● SOURCE DOCUMENT
The remedies provided in this Section 13.2 and any other remedies
provided at equity will be the exclusive remedies available to Purchaser and
the other Indemnified Persons.
13.3 DOLLAR LIMITATIONS ON INDEMNIFICATION CLAIMS.
(a) The Indemnifying Parties shall not be required to provide
indemnification under Section 13.2 unless the Damages of Purchaser or any of
the Purchaser Indemnified Persons for all claims for indemnification under
Section 13.2 shall exceed in the aggregate the Basket Amount.
(b) In no event shall (i) the aggregate liability of all of the
Indemnifying Parties with respect to all claims for indemnification by
Purchaser or any of the Purchaser Indemnified Persons hereunder exceed the Cap
Amount, (ii) the liability of any Indemnifying Party with respect to all
claims of indemnification exceed the share of Merger Consideration received by
such Indemnifying Party, or (iii) with respect to any claim for
indemnification against two or more Indemnifying Parties, the liability of
each such Indemnifying Party exceed the proportionate share of the Merger
Consideration received by such Indemnifying Party relative to the total Merger
Consideration received by all Indemnifying Parties against whom such claim was
made. For purposes of determining a Designated Officer's proportionate share
of the Merger Consideration, the share of the Merger Consideration received by
(A) The Xxxx X. Xxxxxxxx and Xxxx Xxxxxxx Xxxxxxxx 1992 Trust, The Xxxxxxxx
Family 1992 Trust, and the Xxxx X. Xxxxxxxx and Xxxx Xxxxxxx Xxxxxxxx
Grandchildren's Education Trust shall be attributed to Xxxx X. Xxxxxxxx, (B)

[Saved entries]
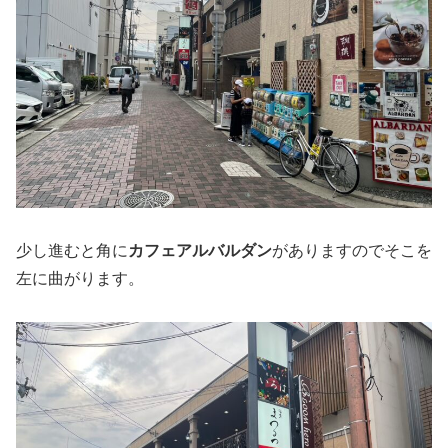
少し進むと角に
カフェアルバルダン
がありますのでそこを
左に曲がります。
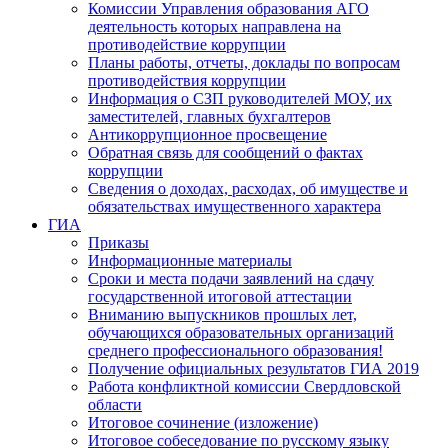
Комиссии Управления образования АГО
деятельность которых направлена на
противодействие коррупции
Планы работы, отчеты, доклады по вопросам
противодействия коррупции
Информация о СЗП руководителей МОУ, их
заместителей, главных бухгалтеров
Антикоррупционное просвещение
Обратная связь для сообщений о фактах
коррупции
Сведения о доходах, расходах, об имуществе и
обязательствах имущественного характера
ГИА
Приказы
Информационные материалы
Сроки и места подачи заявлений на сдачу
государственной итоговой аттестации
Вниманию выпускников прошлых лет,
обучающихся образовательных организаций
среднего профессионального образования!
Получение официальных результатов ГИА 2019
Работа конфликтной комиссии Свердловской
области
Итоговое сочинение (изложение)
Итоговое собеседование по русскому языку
---
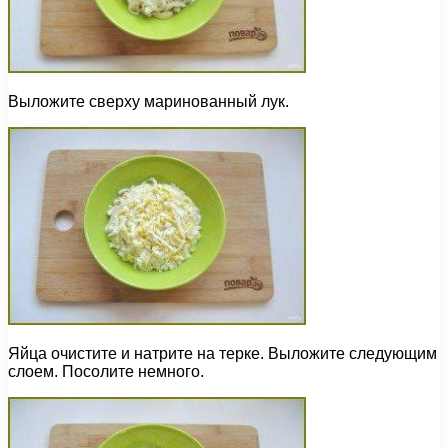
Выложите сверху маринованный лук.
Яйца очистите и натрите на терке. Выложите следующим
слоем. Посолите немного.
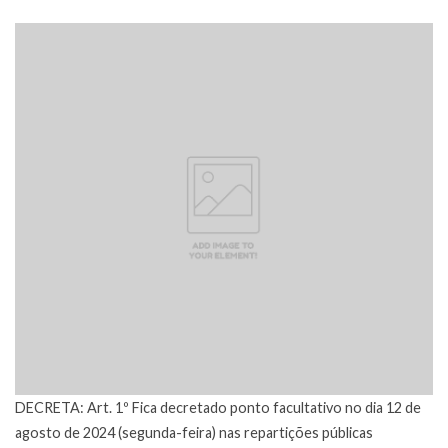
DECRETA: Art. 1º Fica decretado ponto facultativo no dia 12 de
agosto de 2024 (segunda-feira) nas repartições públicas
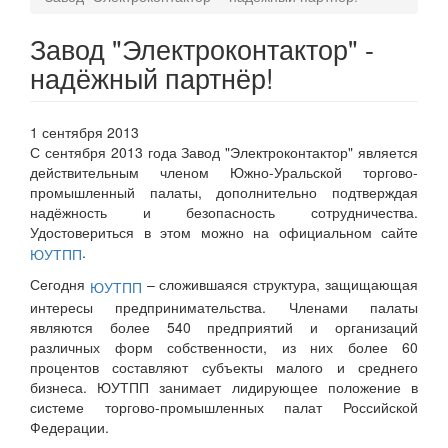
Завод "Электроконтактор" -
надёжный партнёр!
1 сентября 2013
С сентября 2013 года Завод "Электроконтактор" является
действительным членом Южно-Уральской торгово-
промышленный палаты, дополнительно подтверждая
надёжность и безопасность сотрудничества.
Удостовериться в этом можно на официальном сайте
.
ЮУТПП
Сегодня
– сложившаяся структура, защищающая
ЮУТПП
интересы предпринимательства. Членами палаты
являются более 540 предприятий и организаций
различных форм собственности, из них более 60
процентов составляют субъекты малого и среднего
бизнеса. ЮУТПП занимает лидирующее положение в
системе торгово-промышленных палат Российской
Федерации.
--
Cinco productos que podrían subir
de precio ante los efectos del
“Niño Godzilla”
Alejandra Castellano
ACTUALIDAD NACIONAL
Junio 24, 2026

● INSTRUCTIONS TO FOLLOW
Continue the merger agreement excerpt on indemnification limits above, picking up right after its final words.

● RESULT FOR THIS EXERCISE
The Xxxxxx X. Xxxxx and Xxxx X. Xxxxx Trust shall be attributed to Xxxxxx X.
Xxxxx, and (C) The Xxxx X. Xxxxxx and Xxxx-Xxxxx Xxxxxx 1993 Trust shall be
attributed to Xxxx X. Xxxxxx, Xx. Amounts payable by the Indemnifying Parties
pursuant to this Section may be made in cash or in shares of Purchaser Common
Stock valued at the average of the closing price of the Purchaser's Common
Stock on the American Stock Exchange (or, if the Purchaser's Common Stock is
not then listed on the American Stock Exchange, on such other exchange or
automated quotation system upon which the Common Stock is then listed or
quoted) for the ten trading days ending one week before the day on which such
shares are delivered (with stock powers duly authorized) to the Purchaser.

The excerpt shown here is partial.